Although research on DA, CL, and combined DACL paradigms has gained ground, and a plethora of methods have been proposed to address domain shifts and catastrophic forgetting, these models largely operate as black boxes. However, for optimum industrial decision support, operators require transparent justifications for predictions, degradation drivers, and uncertainty margins.

7.6. The Lack of Standardized Benchmarks and Evaluation Protocols Hinders Reproducible Assessment

Existing studies use heterogeneous datasets drawn from public university testbeds and proprietary experimental rigs. Moreover, the studies utilise different evaluation metrics and adaptation protocols, making it difficult to assess the true progress of a specific DACL paradigm. There is a clear need for open, large-scale, multi-domain PHM benchmarks that support rigorous and reproducible assessments of DA capability, CL stability, catastrophic forgetting resistance, uncertainty quantification, and long-horizon robustness under realistic operating conditions.

8. Conclusions

This review presents a comprehensive and systematic analysis of data-driven models for rotating machinery fault prognosis and RUL estimation under evolving data distributions, with a particular focus on the emerging paradigm of Domain Adaptive Continual Learning (DACL). Modern Prognostic and Health Management (PHM) systems operate mainly in dynamic, non-stationary environments, where traditional deep learning models trained under fixed data distributions struggle to deliver robust, long-term predictive performance.
Through an extensive review of the recent literature, this study presents that DA and CL represent two complementary learning paradigms that tackle distinct yet interconnected challenges in real-world PHM applications.

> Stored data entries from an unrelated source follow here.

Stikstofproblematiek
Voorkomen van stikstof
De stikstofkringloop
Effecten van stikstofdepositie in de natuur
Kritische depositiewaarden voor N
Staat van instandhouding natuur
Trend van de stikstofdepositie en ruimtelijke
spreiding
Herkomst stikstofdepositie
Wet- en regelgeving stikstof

DA techniques focus on mitigating cross-domain discrepancies, whereas CL aims to alleviate catastrophic forgetting and enable incremental learning during sequential data evolution. However, literature research revealed that when these paradigms are applied in isolation, they exhibit intrinsic limitations that constrain their long-term applicability and performance in real-world industrial deployments.
The convergence of DA and CL into a unified DACL framework offers a principled solution to the evolving data distribution problem by enabling models to continuously align feature representations across domains while preserving the historical degradation knowledge of the data. Although the existing body of DACL-related studies remains relatively limited and at an early stage of development, the reviewed works indicate that such integration can enhance generalisation across machines and operating conditions, reduce reliance on labelled target domain data, mitigate catastrophic forgetting, and improve robustness under uncertainty. These features are imperative for making lifelong predictive maintenance possible and trustworthy in critical applications, such as marine propulsion systems, aerospace engines, and industrial production assets.

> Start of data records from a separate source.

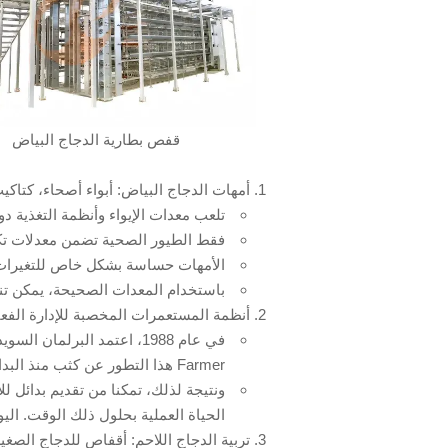
قفص بطارية الدجاج البياض
1. أمهات الدجاج البياض: أبواء أصحاء، كتاكيت صحية
تلعب معدات الإيواء وأنظمة التغذية دو
فقط الطيور الصحية تضمن معدلات تكا
الأمهات حساسة بشكل خاص للتغيرات 
باستخدام المعدات الصحيحة، يمكن تنظي
2. أنظمة المستعمرات المخصبة للإدارة الفعالة للدواجن
Farmer هذا التطور عن كثب منذ البداية.
الحياة العملية بحلول ذلك الوقت. ال
3. تربية الدجاج اللاحم: أقفاص للدجاج الصغير الحيوي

Nevertheless, this review highlights that DACL-based prognostics remains a developing research area. Significant challenges persist in terms of scalability, memory efficiency, robustness to noisy pseudo-labels, dynamic domain discovery, interpretability and benchmark standardisation. In addition, most existing studies have been validated using laboratory datasets or controlled test rigs. This underscores the need for large-scale validation in real-world industrial settings.

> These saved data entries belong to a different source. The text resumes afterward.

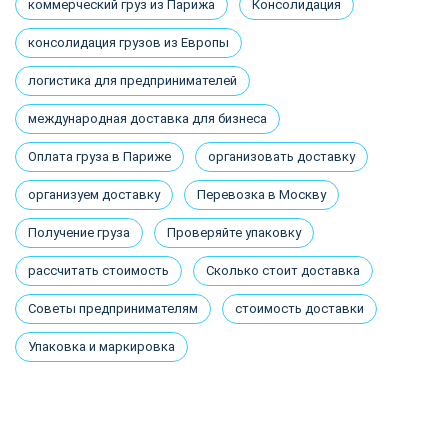
коммерческий груз из Парижа
Консолидация
консолидация грузов из Европы
логистика для предпринимателей
международная доставка для бизнеса
Оплата груза в Париже
организовать доставку
организуем доставку
Перевозка в Москву
Получение груза
Проверяйте упаковку
рассчитать стоимость
Сколько стоит доставка
Советы предпринимателям
стоимость доставки
Упаковка и маркировка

In conclusion, Domain Adaptive Continual Learning signifies a strategic and essential progression of data-driven prognostics toward autonomous, self-updating, and lifelong PHM systems. By bridging the gap between static model training and real-world operational dynamics, DACL frameworks establish the groundwork for next-generation intelligent and predictive maintenance solutions. Ongoing collaborative research at the intersection of deep learning, reliability engineering, and industrial and marine systems is essential to transform these academic advances into robust industry-deployable solutions that can eventually improve safety, reliability, efficiency, and operational sustainability.